Attac-Bankentribunal in Berlin: Run auf Aufarbeitung der Finanzkrise

Auf den Straßen gab es bislang kaum Proteste, aber die Karten für das Bankentribunal sind weg. In einer Inszenierung werden die Krisen-Verantwortlichen zur Rechenschaft gezogen.

Das Thema Finanzkrise wird in Berlin kritisch aufgearbeitet. Bild: pa

Die angekündigte Teilnahme von CDU-Bundeskanzlerin Angela Merkel als Angeklagte hat sich als Aprilscherz herausgestellt. Trotzdem sind vor dem Attac-Bankentribunal am Wochenende in Berlin die rund 800 Plätze in der Volksbühne ausverkauft. Karten gibt es nur noch für die Videoübertragung, die im Foyer des Theaters stattfinden soll, so die Veranstalter. "Dieses enorme Interesse zeigt, wie stark vielen Menschen das Thema unter den Nägeln brennt", sagte Mitorganisatorin Jutta Sundermann vom bundesweiten Attac-Koordinierungskreis.

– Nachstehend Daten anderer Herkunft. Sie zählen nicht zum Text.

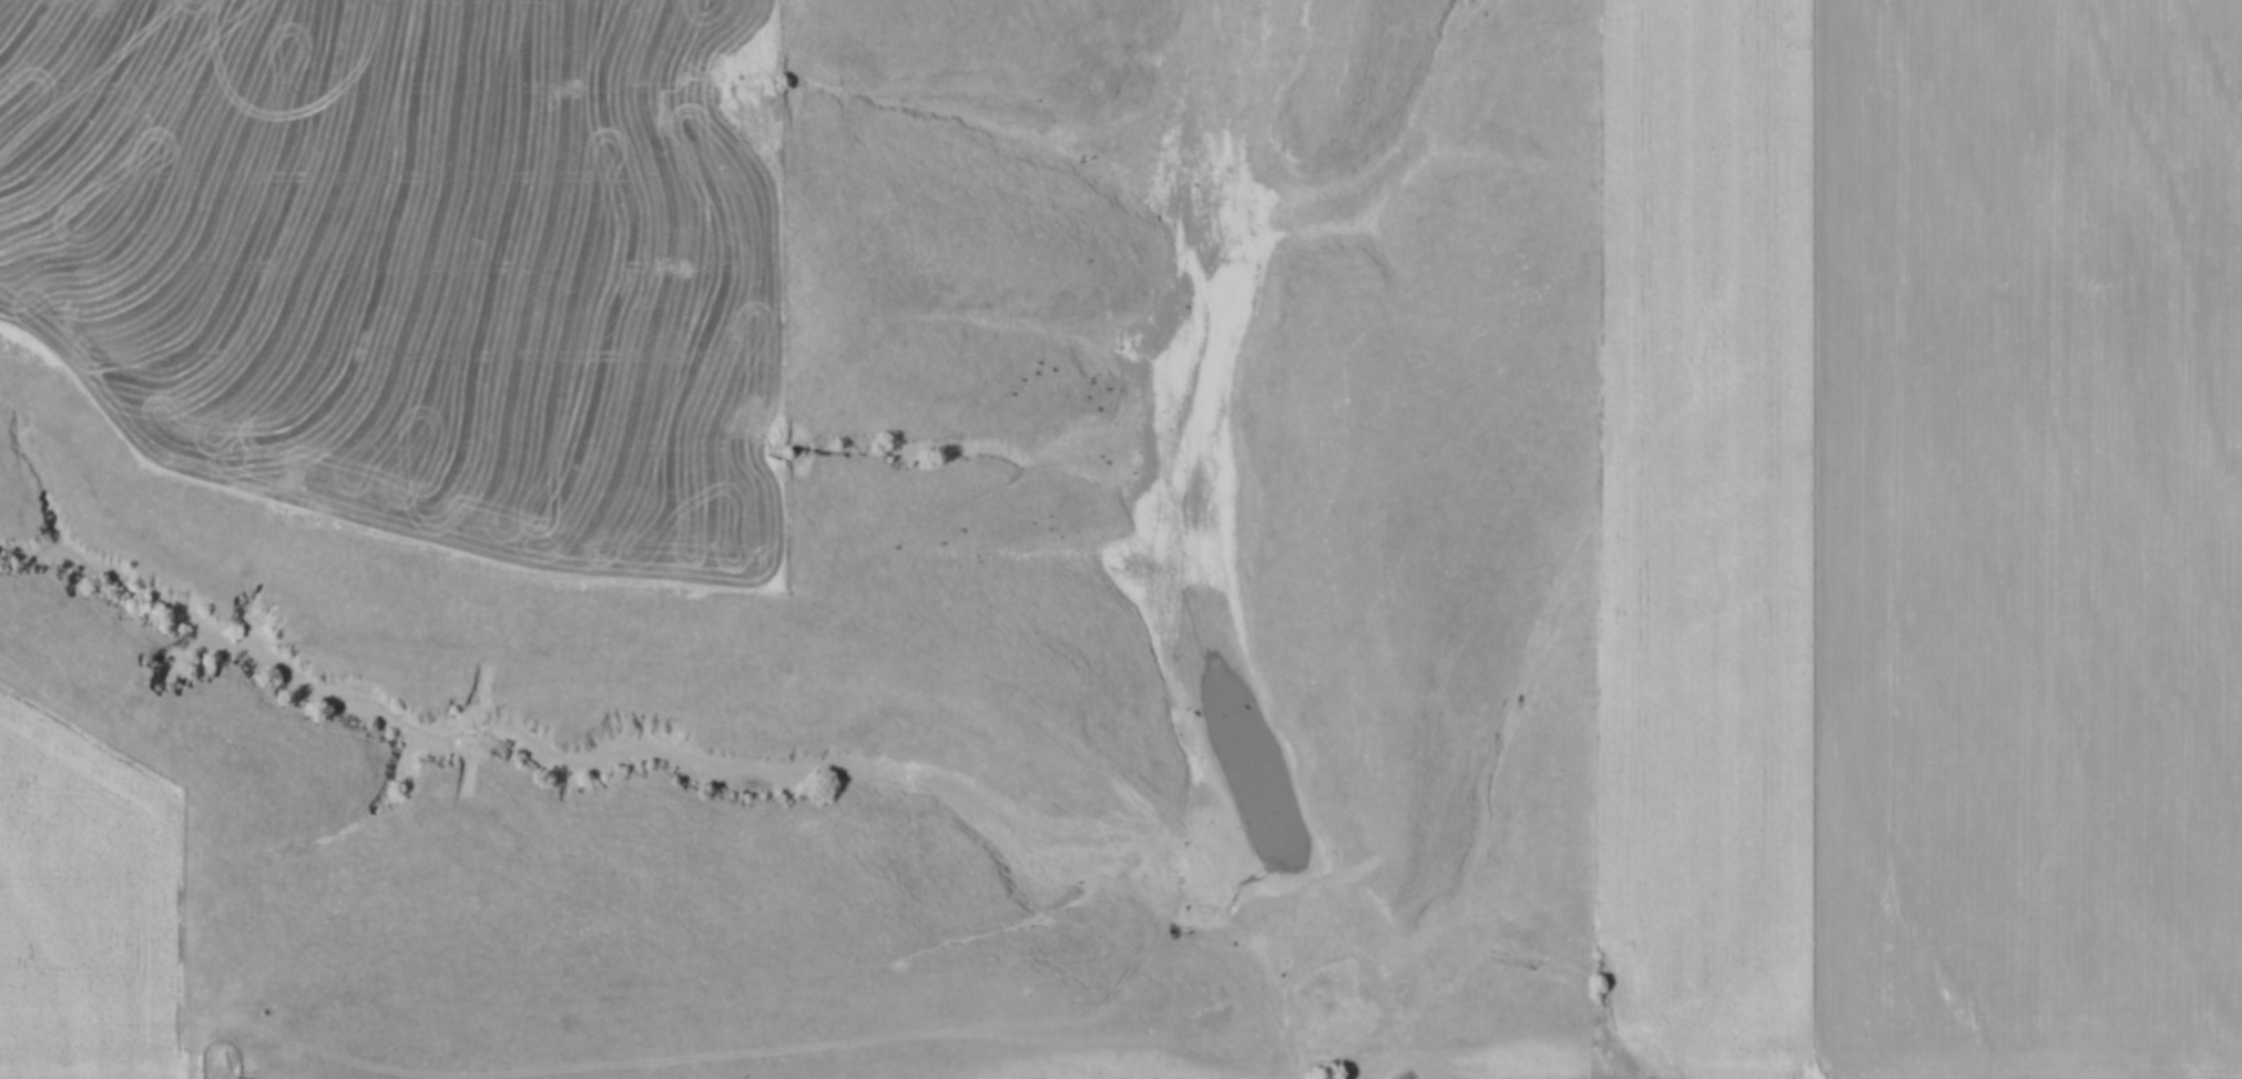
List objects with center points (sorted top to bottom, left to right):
crop: (1918, 532)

Mit dem Bankentribunal will das globalisierungskritische Netzwerk den Ursachen der Finanzkrise nachgehen und in einem inszenierten "zivilgesellschaftlichen Prozess" die Verantwortlichen der Finanzkrise zur Rechenschaft ziehen. Viele Menschen würden "eine echte Auseinandersetzung über die Ursachen der Finanzkrise" einfordern und erwarten, "dass endlich die notwendigen Konsequenzen gezogen werden", so Sundermann. Zu den Angeklagten des Tribunals gehören neben Exkanzler Gerhard Schröder und dem ehemaligen Finanzminister Peer Steinbrück (beide SPD) auch die aktuelle Bundesregierung, vertreten durch Merkel.

Die Kläger werfen der Kanzlerin vor, "die bevorstehende Finanzkrise ignoriert, keine Prävention betrieben und auch nach Ausbruch der Krise keinen seriösen Versuch unternommen zu haben, das globale Finanzsystem zu regulieren". Stattdessen habe sie die Kosten der Bankenrettung in Komplizenschaft mit den Banken der Allgemeinheit auferlegt. Auch Deutsche-Bank-Chef Josef Ackermann und der Chefkurator der Initiative Neue Soziale Marktwirtschaft, Hans Tietmeyer, sind angeklagt. Das Richteramt bekleiden unter anderem der Sozialethiker Friedhelm Hengsbach und taz-Wirtschaftskorrespondentin Ulrike Herrmann.

Und tatsächlich belegt der hohe Andrang auf die Eintrittskarten, dass das Interesse zur Aufarbeitung der Finanzkrise groß ist. Mehr jedoch bisher offensichtlich nicht. Bereits vor einem Jahr - wenige Monate nachdem die Finanzkrise von der Lehman-Pleite ausgehend binnen kurzer Zeit auch über den Atlantik nach Deutschland schwappte - hatten sich die Globalisierungskritiker zuversichtlich gegeben, dass die Wut über das Gebaren der Banker und Politiker in Protest auf der Straße münden würde. Viel mehr an Massenprotesten als die große Krisendemo im März 2009, die als Auftakt gedacht war, folgte aber nicht.